— What you have to do —
What is needed is each line of the data below that holds the string "hand".

[Skeletal landmark data]
=======
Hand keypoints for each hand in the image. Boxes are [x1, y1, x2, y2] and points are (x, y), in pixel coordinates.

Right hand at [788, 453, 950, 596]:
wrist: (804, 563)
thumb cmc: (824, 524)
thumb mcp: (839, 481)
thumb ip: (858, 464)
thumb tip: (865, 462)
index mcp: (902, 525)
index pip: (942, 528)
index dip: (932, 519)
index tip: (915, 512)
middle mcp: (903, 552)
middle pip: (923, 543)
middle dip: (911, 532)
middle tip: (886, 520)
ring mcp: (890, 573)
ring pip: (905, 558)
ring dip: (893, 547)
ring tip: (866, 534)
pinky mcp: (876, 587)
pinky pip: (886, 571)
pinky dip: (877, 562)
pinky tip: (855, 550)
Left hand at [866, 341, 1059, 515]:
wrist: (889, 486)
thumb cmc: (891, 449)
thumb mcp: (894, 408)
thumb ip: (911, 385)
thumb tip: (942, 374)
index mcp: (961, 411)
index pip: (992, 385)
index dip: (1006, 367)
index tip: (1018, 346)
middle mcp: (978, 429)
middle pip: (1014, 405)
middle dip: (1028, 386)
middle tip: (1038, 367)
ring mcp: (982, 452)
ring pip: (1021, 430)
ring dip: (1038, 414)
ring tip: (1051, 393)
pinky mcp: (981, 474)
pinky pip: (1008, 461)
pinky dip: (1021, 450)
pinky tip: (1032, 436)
=======
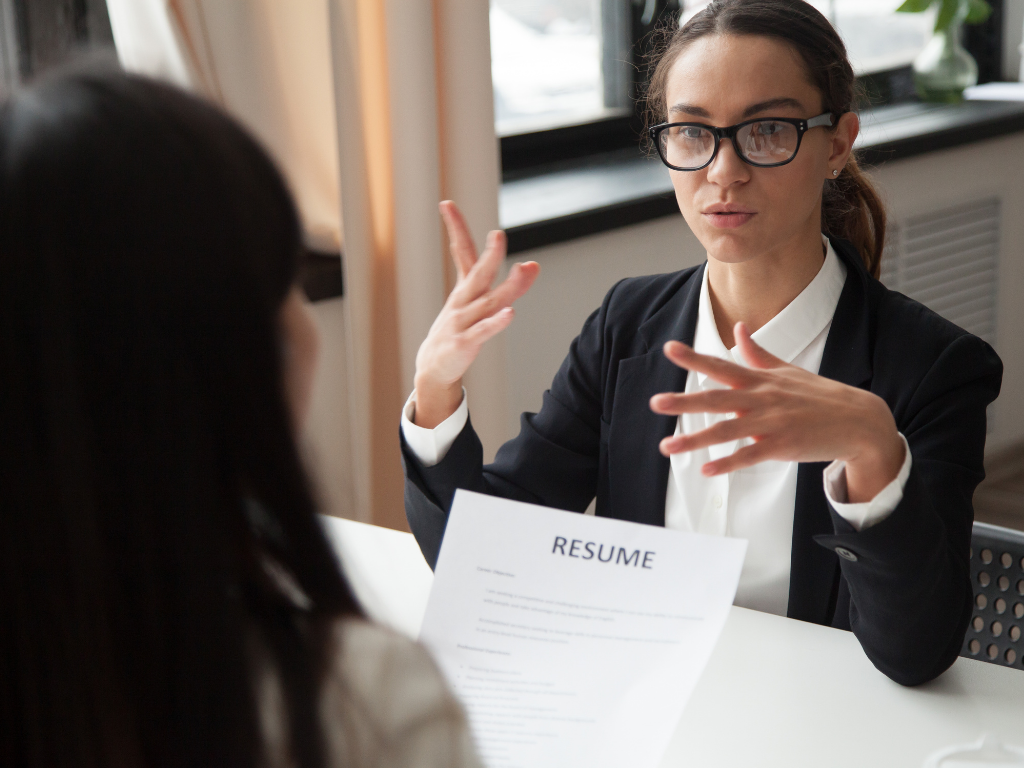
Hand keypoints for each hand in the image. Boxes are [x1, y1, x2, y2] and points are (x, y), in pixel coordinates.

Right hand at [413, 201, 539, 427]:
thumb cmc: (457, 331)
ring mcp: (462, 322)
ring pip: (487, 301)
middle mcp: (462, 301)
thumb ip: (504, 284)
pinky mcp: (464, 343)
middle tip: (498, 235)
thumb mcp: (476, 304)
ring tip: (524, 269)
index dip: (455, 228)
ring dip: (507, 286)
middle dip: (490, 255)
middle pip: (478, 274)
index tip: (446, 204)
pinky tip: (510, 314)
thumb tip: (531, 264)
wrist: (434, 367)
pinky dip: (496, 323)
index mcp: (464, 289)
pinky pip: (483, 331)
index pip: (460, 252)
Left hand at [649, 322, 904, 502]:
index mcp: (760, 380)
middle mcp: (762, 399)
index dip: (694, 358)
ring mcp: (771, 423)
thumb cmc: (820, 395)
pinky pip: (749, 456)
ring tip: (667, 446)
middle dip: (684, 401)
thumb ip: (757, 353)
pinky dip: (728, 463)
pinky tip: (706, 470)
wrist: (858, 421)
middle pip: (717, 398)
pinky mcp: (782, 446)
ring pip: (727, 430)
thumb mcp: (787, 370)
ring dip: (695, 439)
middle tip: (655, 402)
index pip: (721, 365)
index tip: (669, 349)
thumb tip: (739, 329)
=======
— Exercise result —
Hand keypoints for each hand in the image. Boxes are [x1, y1, x2, y2] and points are (x, y), in pixel coordinates.
Right hand at [788, 453, 950, 596]:
Left hand at [866, 341, 1059, 515]:
Hand keypoints for each hand in the image. Boxes are [x1, y1, x2, y2] and points are (x, y), in pixel coordinates.
Right hand at [413, 201, 539, 427]:
Left hand at [649, 322, 904, 502]:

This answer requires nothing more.